*WORK INSTRUCTIONS*: Show every line from the data below that includes "CIRCLE".

*SUPPLIED MATERIAL*:

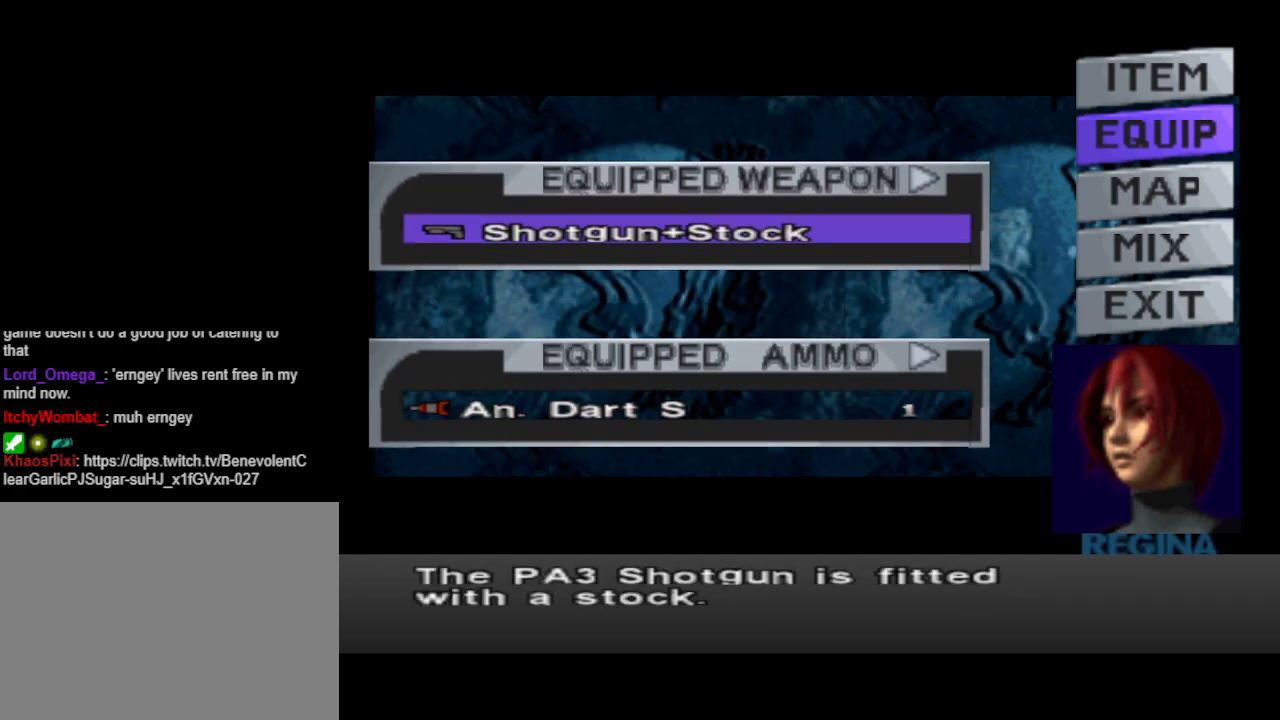
{"buttons": [], "events": [[300, "CIRCLE", "down"], [400, "CIRCLE", "up"]]}
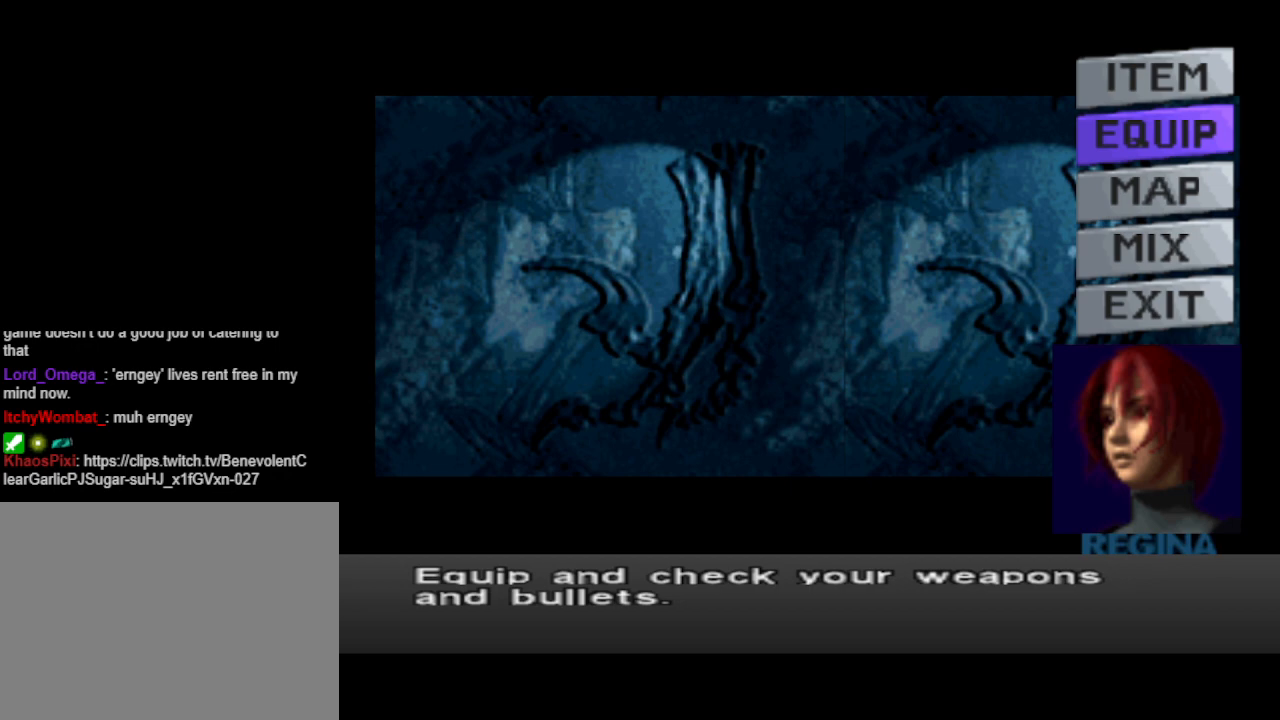
{"buttons": [], "events": [[200, "CIRCLE", "down"], [300, "CIRCLE", "up"]]}
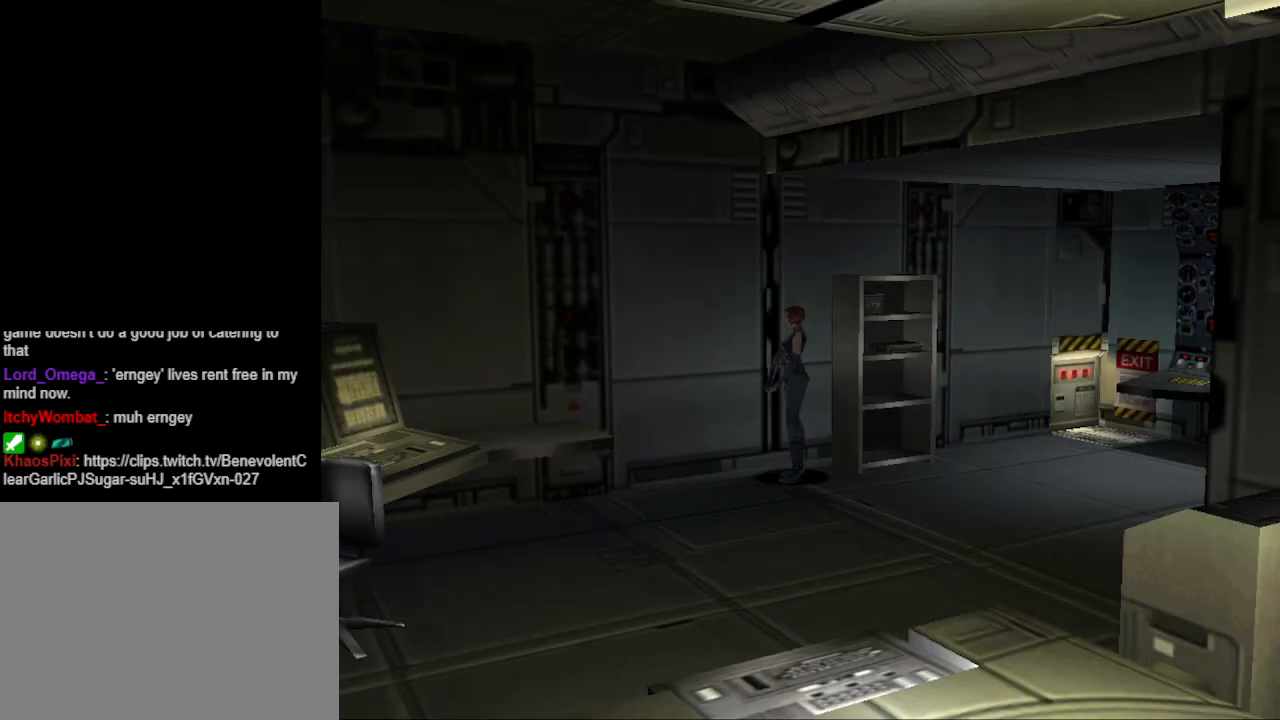
{"buttons": ["DPAD_LEFT"], "events": [[433, "DPAD_LEFT", "down"]]}
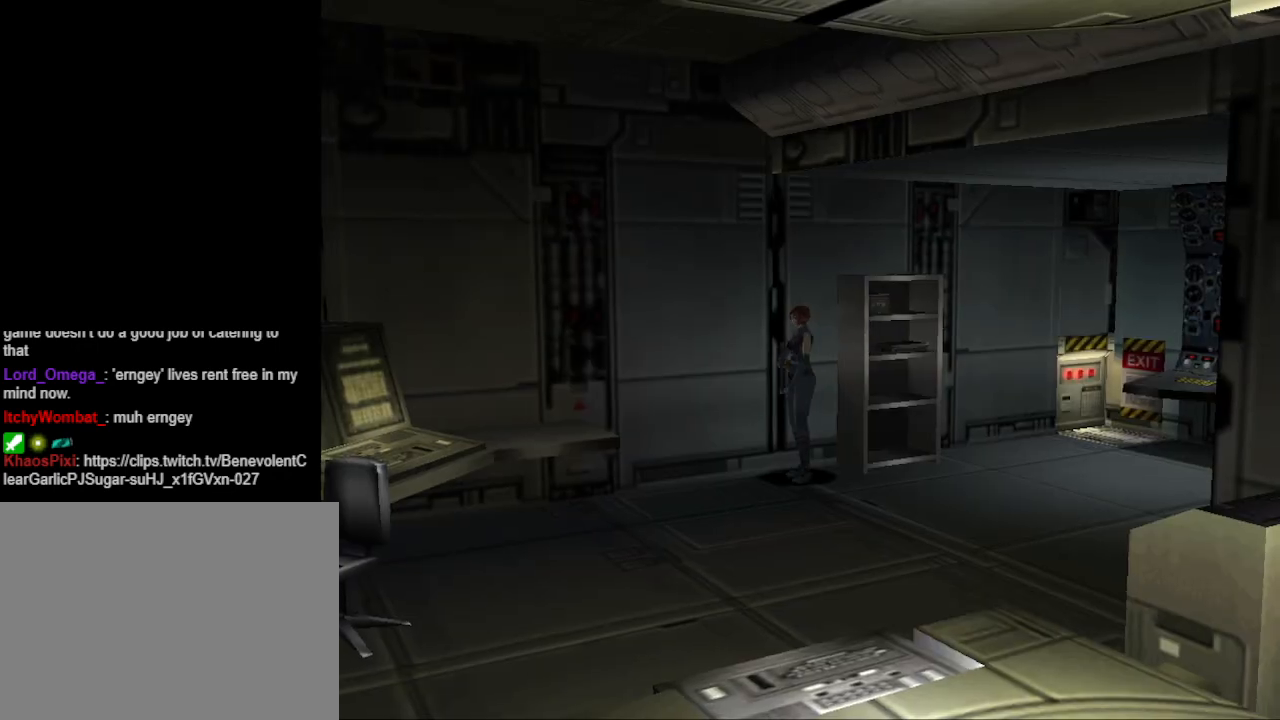
{"buttons": ["CIRCLE", "DPAD_UP"], "events": [[200, "CIRCLE", "down"], [200, "DPAD_UP", "down"], [233, "DPAD_LEFT", "up"]]}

*ANSWER SPACE*:
{"buttons": [], "events": [[300, "CIRCLE", "down"], [400, "CIRCLE", "up"]]}
{"buttons": [], "events": [[200, "CIRCLE", "down"], [300, "CIRCLE", "up"]]}
{"buttons": ["CIRCLE", "DPAD_UP"], "events": [[200, "CIRCLE", "down"], [200, "DPAD_UP", "down"], [233, "DPAD_LEFT", "up"]]}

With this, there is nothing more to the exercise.